Mutations in the Ankyrin Repeat Domain of the Human TRPV4 Protein Affect
Binding of ATP: a Combined Molecular Dynamics and Network Analysis Study
Abstract
Molecular dynamics (MD) simulations and residue interaction network
analyses were carried out to investigate how some mutations on the human
TRPV4 ankyrin repeating domain (ARD) change the ATP-binding strengths.

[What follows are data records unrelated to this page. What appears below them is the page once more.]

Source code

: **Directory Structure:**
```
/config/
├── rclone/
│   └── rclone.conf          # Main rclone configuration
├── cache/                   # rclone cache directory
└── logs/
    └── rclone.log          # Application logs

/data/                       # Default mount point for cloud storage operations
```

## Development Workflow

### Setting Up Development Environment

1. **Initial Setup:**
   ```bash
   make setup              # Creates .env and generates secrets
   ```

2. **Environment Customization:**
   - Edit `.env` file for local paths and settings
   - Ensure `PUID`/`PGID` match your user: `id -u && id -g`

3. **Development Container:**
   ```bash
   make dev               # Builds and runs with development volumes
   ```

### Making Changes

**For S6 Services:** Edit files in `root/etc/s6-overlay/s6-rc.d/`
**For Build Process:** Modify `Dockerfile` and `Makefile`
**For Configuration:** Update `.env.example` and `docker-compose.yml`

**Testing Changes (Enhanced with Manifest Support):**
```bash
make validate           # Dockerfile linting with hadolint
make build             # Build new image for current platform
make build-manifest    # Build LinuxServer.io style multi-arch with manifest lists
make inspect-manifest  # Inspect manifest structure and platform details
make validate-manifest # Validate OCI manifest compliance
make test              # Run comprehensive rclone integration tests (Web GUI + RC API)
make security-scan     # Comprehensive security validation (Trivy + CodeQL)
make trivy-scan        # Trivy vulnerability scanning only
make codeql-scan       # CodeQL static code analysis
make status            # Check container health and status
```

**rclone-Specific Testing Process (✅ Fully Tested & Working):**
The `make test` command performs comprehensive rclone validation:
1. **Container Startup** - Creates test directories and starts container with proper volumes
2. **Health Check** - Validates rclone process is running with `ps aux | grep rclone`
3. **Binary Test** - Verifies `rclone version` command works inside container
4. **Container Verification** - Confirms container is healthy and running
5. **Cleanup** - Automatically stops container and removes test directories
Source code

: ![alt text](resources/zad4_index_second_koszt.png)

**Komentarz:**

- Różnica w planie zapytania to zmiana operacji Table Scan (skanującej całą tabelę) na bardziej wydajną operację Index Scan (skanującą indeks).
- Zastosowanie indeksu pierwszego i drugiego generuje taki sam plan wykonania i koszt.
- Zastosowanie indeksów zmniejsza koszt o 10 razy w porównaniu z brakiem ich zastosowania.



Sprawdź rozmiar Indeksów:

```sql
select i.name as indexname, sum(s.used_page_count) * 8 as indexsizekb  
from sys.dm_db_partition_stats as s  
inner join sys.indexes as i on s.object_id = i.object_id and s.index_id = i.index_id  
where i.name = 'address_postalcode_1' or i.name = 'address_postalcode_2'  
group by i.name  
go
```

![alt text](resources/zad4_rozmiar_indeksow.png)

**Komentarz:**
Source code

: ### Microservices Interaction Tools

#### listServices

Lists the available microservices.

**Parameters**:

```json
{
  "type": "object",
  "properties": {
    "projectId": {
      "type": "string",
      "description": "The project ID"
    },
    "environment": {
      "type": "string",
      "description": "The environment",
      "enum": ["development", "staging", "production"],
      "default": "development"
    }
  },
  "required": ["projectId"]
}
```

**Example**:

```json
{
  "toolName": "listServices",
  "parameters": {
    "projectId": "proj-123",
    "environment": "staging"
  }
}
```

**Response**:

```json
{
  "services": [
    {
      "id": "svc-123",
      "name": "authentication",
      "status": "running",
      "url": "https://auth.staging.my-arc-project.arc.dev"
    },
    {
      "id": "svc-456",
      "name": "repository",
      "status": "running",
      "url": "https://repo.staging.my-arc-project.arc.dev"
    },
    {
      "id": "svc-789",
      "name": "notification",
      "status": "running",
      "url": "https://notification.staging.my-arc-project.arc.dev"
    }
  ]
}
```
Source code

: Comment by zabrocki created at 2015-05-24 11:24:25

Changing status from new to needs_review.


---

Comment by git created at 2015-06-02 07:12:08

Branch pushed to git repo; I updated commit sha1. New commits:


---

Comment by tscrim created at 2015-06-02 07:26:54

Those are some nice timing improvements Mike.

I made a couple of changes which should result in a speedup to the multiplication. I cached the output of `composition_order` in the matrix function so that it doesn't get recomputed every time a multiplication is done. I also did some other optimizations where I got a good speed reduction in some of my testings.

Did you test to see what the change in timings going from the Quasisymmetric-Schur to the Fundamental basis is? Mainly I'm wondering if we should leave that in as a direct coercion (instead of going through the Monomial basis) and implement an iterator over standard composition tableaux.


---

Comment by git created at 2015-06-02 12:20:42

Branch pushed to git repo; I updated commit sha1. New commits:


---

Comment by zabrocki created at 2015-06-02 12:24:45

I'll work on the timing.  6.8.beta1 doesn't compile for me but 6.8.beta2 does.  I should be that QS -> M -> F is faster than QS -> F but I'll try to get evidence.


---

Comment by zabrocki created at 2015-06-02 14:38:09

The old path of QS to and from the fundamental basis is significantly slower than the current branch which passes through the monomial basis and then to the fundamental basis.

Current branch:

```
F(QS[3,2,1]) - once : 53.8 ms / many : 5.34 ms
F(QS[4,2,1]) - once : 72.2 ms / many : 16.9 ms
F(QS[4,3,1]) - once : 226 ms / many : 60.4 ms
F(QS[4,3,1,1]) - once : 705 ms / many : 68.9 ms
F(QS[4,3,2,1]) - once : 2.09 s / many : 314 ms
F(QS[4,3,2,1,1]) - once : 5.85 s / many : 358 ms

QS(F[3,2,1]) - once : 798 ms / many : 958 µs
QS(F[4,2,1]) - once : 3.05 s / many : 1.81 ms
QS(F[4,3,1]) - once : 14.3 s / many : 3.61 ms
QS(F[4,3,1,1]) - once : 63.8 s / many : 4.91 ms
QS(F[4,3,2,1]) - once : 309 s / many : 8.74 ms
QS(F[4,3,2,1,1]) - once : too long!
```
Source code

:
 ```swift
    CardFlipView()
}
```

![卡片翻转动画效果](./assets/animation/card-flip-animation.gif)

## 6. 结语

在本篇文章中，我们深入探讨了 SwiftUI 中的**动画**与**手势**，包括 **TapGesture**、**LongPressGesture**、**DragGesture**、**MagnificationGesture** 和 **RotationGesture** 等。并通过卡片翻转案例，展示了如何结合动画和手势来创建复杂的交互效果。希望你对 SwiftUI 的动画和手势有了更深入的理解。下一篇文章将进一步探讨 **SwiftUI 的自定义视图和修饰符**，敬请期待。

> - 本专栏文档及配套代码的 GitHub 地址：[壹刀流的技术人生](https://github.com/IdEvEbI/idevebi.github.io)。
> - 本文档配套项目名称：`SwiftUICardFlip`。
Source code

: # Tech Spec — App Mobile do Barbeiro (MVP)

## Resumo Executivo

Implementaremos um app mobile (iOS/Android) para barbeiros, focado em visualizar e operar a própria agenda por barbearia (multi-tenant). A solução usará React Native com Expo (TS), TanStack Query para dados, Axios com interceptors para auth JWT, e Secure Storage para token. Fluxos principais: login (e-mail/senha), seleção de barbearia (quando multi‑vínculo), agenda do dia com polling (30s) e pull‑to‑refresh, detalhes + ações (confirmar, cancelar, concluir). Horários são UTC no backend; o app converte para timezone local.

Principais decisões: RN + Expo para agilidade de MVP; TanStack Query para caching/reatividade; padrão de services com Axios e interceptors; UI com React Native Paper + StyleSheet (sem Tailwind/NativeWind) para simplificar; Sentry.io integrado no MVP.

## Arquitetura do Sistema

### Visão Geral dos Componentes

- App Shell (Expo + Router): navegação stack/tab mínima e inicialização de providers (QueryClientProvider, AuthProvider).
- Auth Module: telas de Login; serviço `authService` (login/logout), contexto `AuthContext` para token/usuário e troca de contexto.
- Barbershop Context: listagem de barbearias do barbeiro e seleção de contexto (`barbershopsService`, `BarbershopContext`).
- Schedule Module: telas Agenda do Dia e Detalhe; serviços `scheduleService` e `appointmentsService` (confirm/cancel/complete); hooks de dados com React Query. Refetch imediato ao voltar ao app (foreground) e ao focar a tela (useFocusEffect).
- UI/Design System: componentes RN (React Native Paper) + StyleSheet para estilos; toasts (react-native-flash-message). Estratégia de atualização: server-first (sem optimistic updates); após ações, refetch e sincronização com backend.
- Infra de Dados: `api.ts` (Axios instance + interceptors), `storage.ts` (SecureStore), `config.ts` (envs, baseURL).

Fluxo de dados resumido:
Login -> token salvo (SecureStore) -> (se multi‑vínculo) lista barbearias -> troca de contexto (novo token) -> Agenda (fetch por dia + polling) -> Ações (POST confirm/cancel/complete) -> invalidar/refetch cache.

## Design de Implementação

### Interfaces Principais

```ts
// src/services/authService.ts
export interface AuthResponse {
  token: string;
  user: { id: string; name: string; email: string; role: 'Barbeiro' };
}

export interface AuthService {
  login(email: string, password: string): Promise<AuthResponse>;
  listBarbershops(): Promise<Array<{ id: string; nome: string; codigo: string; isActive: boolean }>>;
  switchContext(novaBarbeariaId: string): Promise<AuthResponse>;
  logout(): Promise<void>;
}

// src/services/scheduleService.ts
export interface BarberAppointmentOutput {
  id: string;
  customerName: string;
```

Contact residue interaction networks (RINs) generated from the MD
simulation trajectories are connected graphs with the ATP nodes having
high importance. Besides four ATP-binding residues identified in early
researches, extra ATP-binding residues are found for the wild type and
mutant human TRPV4 ARDs based on the contact RIN results. Analyses of
the first neighbor lists of the ATP nodes in contact RINs, and
visualization of the average structures help to locate two distinct
ATP-binding areas for different groups of mutants, with the wild type,
K197R, R269H, V342F mutants in the first group, and E183K, E278K and
R232C in the second. Further dihedral angle analyses, PCA analyses and
mutation-site first-neighbor analyses demonstrate that the mutations
usually cause remote interaction changes to the mutation sites, alter
the collaborative behaviors of different domains of the human TRPV4 ARD,
and eventually affect the ATP-binding strengths.